As a Linux/Unix fun, I like its philosophy, as summarized by Doug McIlroy, very much: "Write programs that do one thing and do it well. Write programs to work together." In science, I enjoy more reading an article that focuses on one point and address it clearly and thoroughly. It is only after a complete understanding of the components can it be possible to combine them in unique, purpose-specific ways. Those days, though, such type of simple-and-clean articles is no longer that common as it was in the early days, say 1960s or 70s. This post is the first of a series on such articles I've found useful, or on computational tricks that I have learned over the years.
I came across the primer titled "Where did the BLOSUM62 alignment score matrix come from?" by Sean Eddy [Nat Biotechnol. 2004 Aug;22(8):1035-6] early this month through the BioConductor mailing list where it was recommended by Dr. Philipp Pagel as a "well written article". I read the title and the short abstract from PubMed, and then download the PDF version of the whole article.

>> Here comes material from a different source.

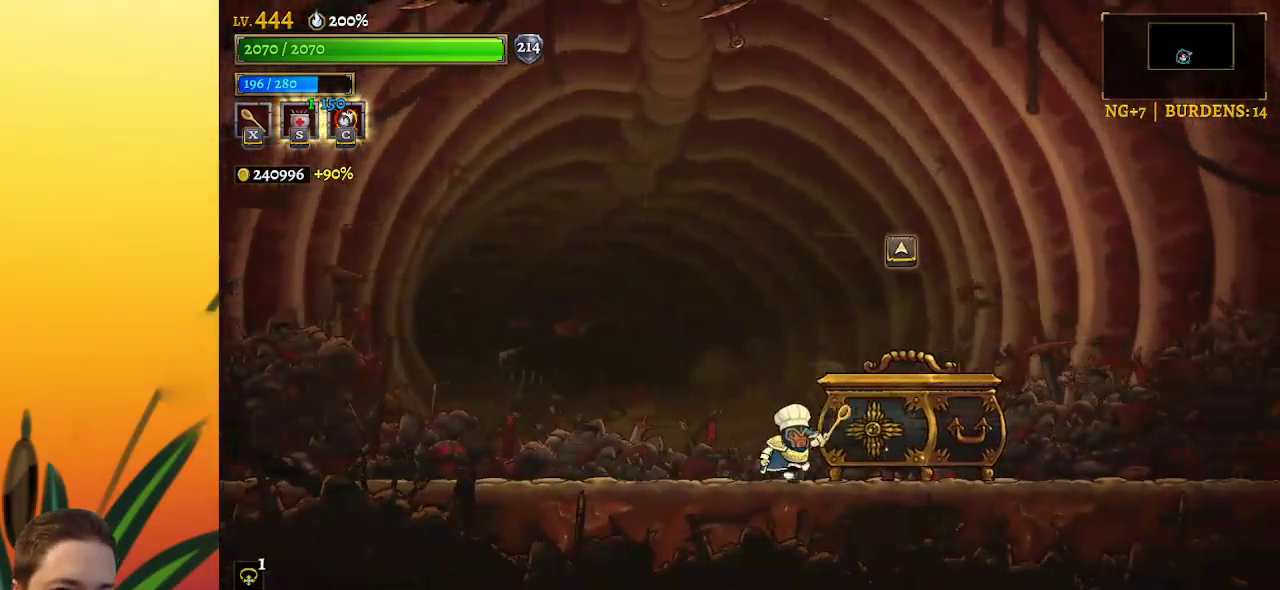
{"keys": [], "events": [[117, "up", "down"], [250, "right", "up"], [300, "up", "up"]]}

As a primer, it is only two pages long (short), and reading twice won't take that much time. It explains the meaning of the BLOSUM62 amino acid score matrix and where is comes from clearly. The number 62, for example, stands for a threshold of 62% identity. Other percentages, such as 80% (more Conservative), 45% (more divergent) are also possible and may be more suitable for specific applications. As noted by Eddy, "Empirically, the BLOSUM matrices have performed very well. BLOSUM62 has become a de facto standard for many protein alignment programs."

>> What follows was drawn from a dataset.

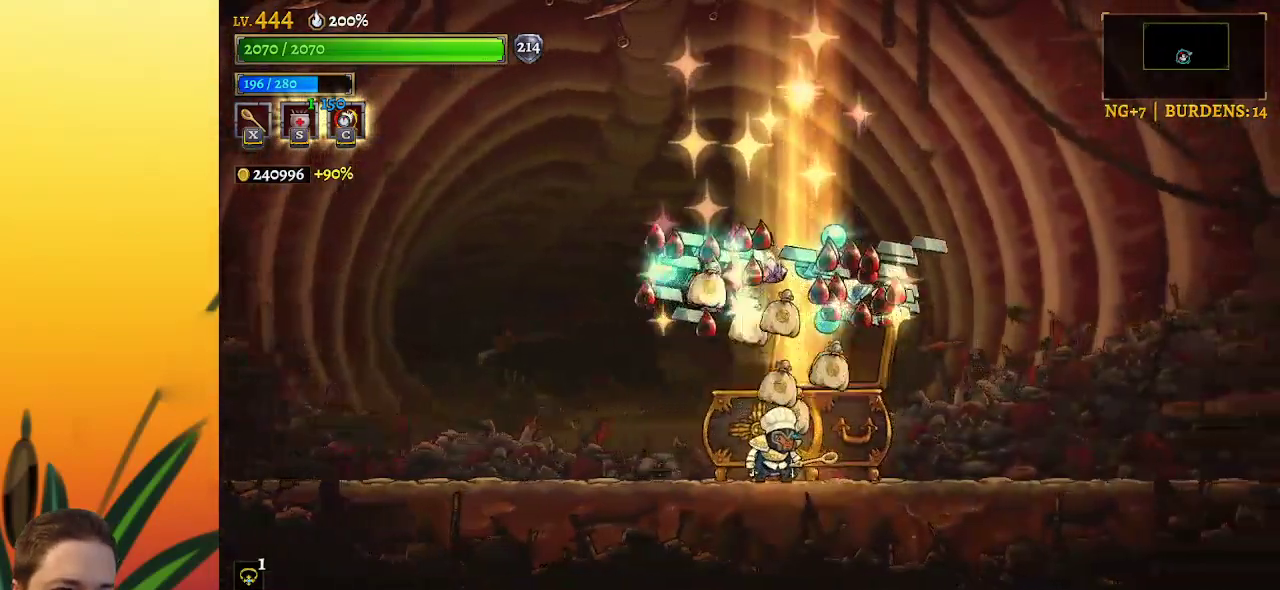
{"keys": ["z"], "events": [[134, "z", "down"]]}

With the above background, it is much easier to understand the fundamental difference of the default scoring systems between FASTA/WU-BLASTN vs NCBI BLASTN for alignment of DNA sequences: the former is optimal for alignments at the ‘twilight zone’ (65% identity), while the later (NCBI BLASTN) is optimal for homologous DNA at a much higher 95% identity level. Knowing of such subtlety is very important in avoid making false conclusions.
More significantly (to me), there is a supplemental material -- a well-documented, self-contained "ANSI C program for calculating the implicit target frequencies pab of a score matrix": it clarifies every details for those who want to get to the bottom of the topic.